> [Directive 1]
In the passage on homeless housing below, extract the text that begins at the words "Much of what" and stops after the words "of the cycle.".
> [Directive 2]
According to the passage on homeless housing below, why did motels turn out homeless families on Fridays?

Glassman recognizes the importance of providing permanent housing to people who don't enjoy the benefits of a home. Consider some of his wisdom:
It quickly became apparent to us that the usual approach to caring for the homeless--which was to house them in motels at great expense--was not working, and in fact could not work. Since the motels could make more money on weekends by renting rooms to prostitutes and their clients, they would routinely turn out homeless families on Fridays. Mothers or fathers didn't know where they would be when their children returned from the schools they were bussed to, and the kids whose parents weren't there to receive them after school would be taken into custody by the welfare agencies and often never returned. As a result, parents kept their children out of school. Single mothers or fathers couldn't rent apartments without money, and they couldn't get jobs without training, and they couldn't get training without child care. Given this self-perpetuating cycle, it was hardly surprising that so many succumbed to despair and drugs.
Much of what passes for help is nothing more than a quick fix. You take, say, three thousand dollars and rent a motel room that puts a temporary roof over a person's head for a few nights. But the person is really being treated as garbage, that has to be hidden away for a little while. Nothing in that money helps the person get out of the cycle.

> [Information supplied]
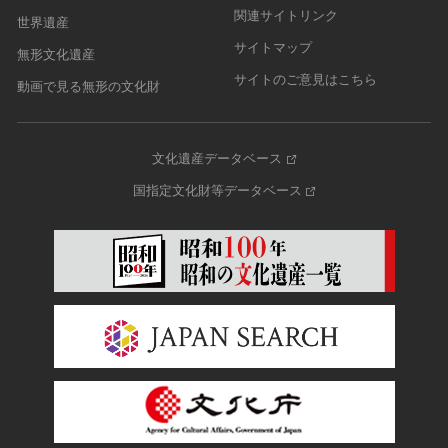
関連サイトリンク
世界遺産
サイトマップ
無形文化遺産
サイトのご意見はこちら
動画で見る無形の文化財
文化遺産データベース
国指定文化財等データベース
---
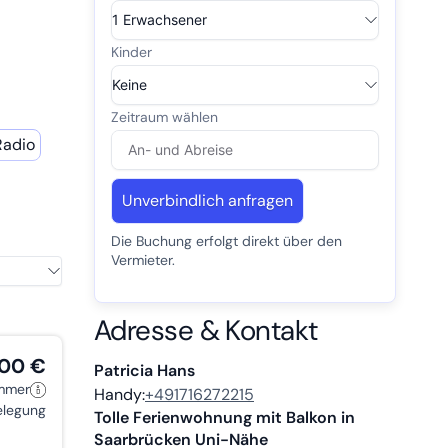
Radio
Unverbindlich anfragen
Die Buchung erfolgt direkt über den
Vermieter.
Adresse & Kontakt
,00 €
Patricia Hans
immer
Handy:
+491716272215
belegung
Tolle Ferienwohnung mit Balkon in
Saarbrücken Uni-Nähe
==
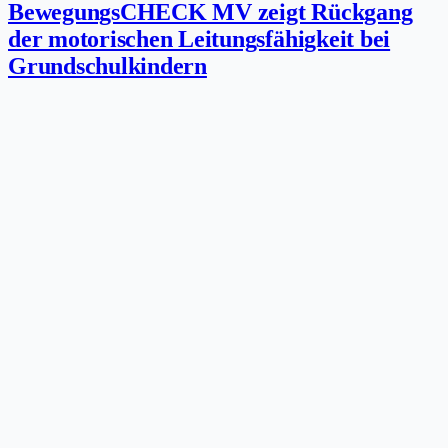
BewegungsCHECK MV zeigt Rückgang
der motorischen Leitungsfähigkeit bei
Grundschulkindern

> [Exercise response 1]
Much of what passes for help is nothing more than a quick fix. You take, say, three thousand dollars and rent a motel room that puts a temporary roof over a person's head for a few nights. But the person is really being treated as garbage, that has to be hidden away for a little while. Nothing in that money helps the person get out of the cycle.

> [Exercise response 2]
They could make more money on weekends by renting rooms to prostitutes and their clients.